Bu kahpe, kalleş ve vahşi düzen değişmez diyorsunuz deyil mi?
Bu düzenin köle efendileri de öyle diyorlar: biz hep kazanırız; biz kazanan
tarafız; biz değişmeyiz; silah bizde, servet bizde, kuvvet bizde, devlet biziz,
hayatı biz belirleriz, ömürleri biz tayin ederiz, bizim istemediğimiz hiçbir
şey olmaz, bize gücünüz yetmez; gelin bize evet deyin ve önümüzden çekilin,
bizi uğraştırmayın, sizde elinizdekini kaybetmeyin (((elimizde olan ne
varsa?))). Biz işimize bakalım, sizde yapmanız gerekenleri yapın, verdiğimizle
yetinmeyi bilin, yolumuza çıkmayın.
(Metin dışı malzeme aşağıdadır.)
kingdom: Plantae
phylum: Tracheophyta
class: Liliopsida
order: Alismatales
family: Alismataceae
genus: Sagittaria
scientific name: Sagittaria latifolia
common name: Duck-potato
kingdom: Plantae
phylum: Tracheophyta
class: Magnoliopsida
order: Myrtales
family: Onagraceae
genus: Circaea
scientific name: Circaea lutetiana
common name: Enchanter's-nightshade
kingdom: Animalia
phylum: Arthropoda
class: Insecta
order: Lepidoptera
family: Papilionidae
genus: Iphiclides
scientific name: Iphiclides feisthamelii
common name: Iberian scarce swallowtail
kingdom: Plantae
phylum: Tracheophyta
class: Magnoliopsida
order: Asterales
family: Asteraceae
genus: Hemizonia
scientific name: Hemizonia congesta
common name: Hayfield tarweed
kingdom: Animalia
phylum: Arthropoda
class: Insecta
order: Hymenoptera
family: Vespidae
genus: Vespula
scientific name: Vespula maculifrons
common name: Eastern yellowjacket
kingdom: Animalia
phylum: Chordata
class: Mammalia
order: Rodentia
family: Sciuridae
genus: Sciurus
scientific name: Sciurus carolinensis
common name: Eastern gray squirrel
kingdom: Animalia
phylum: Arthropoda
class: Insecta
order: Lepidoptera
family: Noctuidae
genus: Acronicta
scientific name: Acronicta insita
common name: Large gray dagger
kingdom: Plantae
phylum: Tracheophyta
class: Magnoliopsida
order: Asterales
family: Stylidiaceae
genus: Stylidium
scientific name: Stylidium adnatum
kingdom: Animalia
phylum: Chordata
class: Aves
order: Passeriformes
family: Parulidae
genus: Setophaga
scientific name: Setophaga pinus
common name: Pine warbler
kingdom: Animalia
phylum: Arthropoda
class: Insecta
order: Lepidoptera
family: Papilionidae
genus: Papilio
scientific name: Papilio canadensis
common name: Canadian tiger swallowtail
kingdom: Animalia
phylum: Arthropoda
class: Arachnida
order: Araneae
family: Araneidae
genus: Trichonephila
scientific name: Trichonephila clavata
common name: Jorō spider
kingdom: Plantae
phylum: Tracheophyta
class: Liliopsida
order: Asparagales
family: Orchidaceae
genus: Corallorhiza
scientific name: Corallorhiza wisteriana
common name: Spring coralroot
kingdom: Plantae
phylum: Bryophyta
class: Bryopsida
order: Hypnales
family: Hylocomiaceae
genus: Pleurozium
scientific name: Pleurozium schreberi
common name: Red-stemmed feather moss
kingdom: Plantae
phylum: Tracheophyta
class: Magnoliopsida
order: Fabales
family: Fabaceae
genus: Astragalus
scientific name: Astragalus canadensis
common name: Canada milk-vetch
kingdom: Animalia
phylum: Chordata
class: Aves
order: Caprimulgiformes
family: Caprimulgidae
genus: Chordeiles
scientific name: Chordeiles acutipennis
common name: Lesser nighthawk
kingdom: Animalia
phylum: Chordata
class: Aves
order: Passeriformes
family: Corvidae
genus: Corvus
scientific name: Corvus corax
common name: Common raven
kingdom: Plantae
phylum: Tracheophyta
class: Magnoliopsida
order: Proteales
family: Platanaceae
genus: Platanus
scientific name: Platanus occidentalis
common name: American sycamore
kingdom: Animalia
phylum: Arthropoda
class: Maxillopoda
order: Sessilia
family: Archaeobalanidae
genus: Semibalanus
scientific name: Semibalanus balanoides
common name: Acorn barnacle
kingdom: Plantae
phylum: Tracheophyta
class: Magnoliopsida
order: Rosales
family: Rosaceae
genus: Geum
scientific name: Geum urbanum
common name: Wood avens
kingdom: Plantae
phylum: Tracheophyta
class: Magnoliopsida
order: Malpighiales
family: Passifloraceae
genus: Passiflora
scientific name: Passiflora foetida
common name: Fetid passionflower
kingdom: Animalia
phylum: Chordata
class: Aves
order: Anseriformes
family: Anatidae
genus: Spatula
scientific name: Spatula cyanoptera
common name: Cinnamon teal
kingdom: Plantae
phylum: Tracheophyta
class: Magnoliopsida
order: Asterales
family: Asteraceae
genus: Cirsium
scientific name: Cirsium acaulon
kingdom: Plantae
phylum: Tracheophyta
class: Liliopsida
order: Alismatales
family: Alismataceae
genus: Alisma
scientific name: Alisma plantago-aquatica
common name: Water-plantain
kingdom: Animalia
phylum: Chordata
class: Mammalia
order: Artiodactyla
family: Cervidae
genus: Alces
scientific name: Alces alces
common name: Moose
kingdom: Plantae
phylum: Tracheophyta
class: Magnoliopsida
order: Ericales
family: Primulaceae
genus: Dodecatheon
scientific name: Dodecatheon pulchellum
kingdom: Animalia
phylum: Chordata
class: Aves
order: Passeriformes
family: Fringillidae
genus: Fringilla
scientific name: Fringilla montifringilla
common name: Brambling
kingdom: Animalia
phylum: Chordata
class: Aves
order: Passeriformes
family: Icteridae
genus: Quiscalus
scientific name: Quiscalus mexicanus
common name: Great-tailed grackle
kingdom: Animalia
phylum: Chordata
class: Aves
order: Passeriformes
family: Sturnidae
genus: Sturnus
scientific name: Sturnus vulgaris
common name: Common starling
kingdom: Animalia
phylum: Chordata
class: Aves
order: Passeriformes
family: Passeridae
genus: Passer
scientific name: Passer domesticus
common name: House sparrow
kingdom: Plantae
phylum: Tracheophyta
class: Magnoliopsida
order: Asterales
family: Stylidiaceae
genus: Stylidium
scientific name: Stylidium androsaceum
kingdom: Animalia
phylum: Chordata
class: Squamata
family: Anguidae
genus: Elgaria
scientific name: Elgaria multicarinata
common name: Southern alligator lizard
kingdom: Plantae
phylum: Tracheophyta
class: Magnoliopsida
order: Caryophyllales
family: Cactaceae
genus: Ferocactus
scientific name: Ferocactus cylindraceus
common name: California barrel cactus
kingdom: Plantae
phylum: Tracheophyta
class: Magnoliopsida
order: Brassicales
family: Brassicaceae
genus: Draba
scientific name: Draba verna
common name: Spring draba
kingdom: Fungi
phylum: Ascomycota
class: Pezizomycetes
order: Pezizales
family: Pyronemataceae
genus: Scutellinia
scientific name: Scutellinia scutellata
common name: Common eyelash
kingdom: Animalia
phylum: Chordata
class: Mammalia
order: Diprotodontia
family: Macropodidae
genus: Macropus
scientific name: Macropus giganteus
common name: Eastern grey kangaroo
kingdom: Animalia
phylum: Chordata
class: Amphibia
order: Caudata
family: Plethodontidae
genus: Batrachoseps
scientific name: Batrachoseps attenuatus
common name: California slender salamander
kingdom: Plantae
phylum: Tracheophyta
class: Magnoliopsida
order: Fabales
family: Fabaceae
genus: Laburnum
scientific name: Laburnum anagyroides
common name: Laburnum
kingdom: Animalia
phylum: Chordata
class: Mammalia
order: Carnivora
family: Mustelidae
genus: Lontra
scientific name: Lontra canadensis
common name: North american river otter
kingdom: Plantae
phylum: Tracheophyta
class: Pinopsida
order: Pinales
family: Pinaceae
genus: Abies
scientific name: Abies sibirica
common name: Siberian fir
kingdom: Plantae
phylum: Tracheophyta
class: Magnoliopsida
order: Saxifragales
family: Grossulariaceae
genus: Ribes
Ölümü değil yaşamı seçin diyorlar (((hangi
yaşamsa ve ölüm neyse?))). Yaşadıklarımız hak ettiklerimiz diye düşünüyoruz
deyil mi? Peki hak ettiklerimizse, niçin onlardan istiyoruz, onların kapılarını
bekliyoruz vermeleri için? Niye onlara boyun eğiyoruz? Ya hiçbir şey böyle
deyilse... Ya bir kez değişirse, ya gerçekten değişebilirse ama bizim
düşüncemizin kötülüğü bize değişmez gibi gösteriyorsa... Bizim gördüklerimiz,
bildiklerimiz bizleri yanıltıyorsa, hiçbir şey gördüğümüz ve bildiğimiz gibi
değilse ve görmediklerimizi ve bilmediklerimizi görür ve bilirsek... Ya onların
da zaafı buysa ve biz buradan yürüdüğümüzde aslında her şeyin nasıl da spontane
değiştiğine şahit olacaksak... Ya onların aslında hiçte gördüklerimiz,
bildiklerimiz olmadıklarını anlayacaksak ve bizim kurtuluşumuzun ışığıysa tüm
bu yol işaretleri... Niye denemiyoruz? Gerçeği görürüz diye korkuyor muyuz?
Evet, gerçekten korkuyoruz. Çünkü gerçek korkutucudur. Yalan, suçlarımızı
unutturuyor bize deyil mi? Niye mi? Bilinmesi tehlikelidir zira gerçeğin.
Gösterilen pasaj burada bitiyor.